"Hark!... Someone is coming upstairs! Here is Monsieur Havard!"

As the bankers were hurrying impatiently to the door, Fandor said in a bantering tone:

"Do not stir a step further, I beg of you! Not a step! Let us receive the chief of the detective force exactly in the position we were, not an hour ago, when we encountered him whom the chief has now come to arrest!"

Barbey and Nanteuil returned to their former positions. Those in the room could hear voices on the other side of the door exchanging brief remarks. The lock was being picked. Monsieur Havard entered and hurried up to the journalist.

"Well, my dear Fandor, I have followed all your instructions to the letter!... Ah! you here, too, Juve! Well?... Speak! Anything fresh since your extraordinary telephone communication?... What were you telling me?"

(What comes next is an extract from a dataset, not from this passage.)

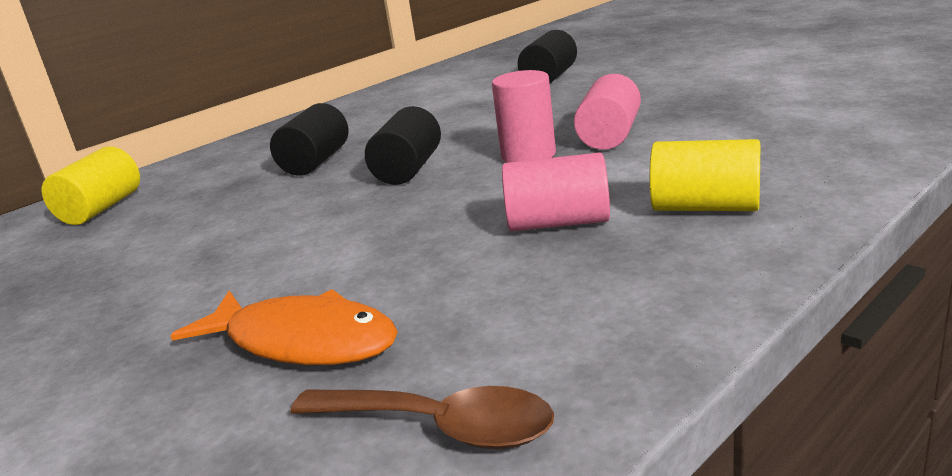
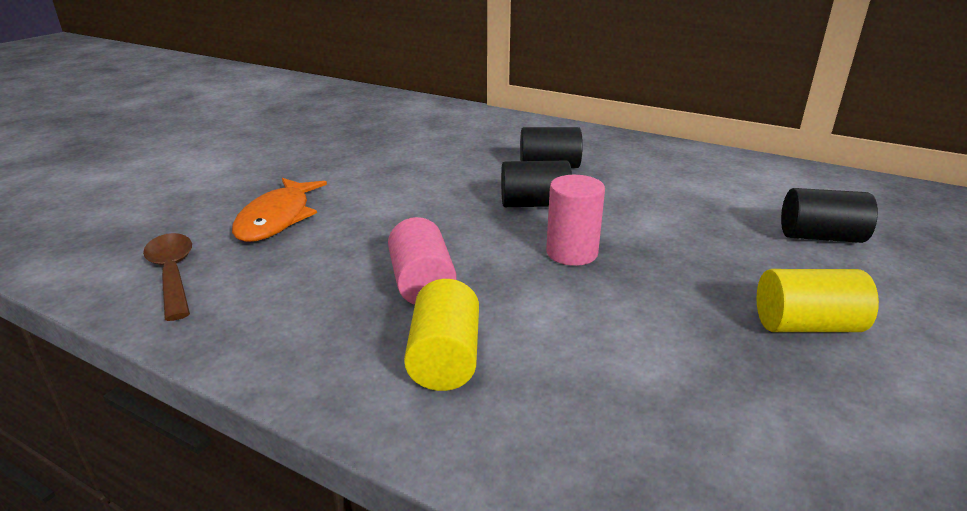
camera: 70 degrees right, 5 degrees up
(101, 208) = (467, 121): yellow cylinder -> yellow cylinder (806, 325)
(438, 426) = (173, 274): brown spoon -> brown spoon turned 150 degrees clockwise
(609, 136) = (631, 292): pink cylinder -> none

"I was saying, Monsieur Havard, that the assassin had entered this room, and assuredly had not left it—that he was here!..."

"Here?"

Monsieur Havard had recognised the bankers at the first glance.... His question betrayed a certain incredulity which piqued Fandor.

"Here! Yes! That is absolutely so, because it is impossible that he can have left the room! Besides, you shall convince yourself of that!... Monsieur Nanteuil, will you do me a small service? Will you draw a plan of the first floor of your house?"

The banker rose and seated himself at his writing-table, which was placed in a corner of the room.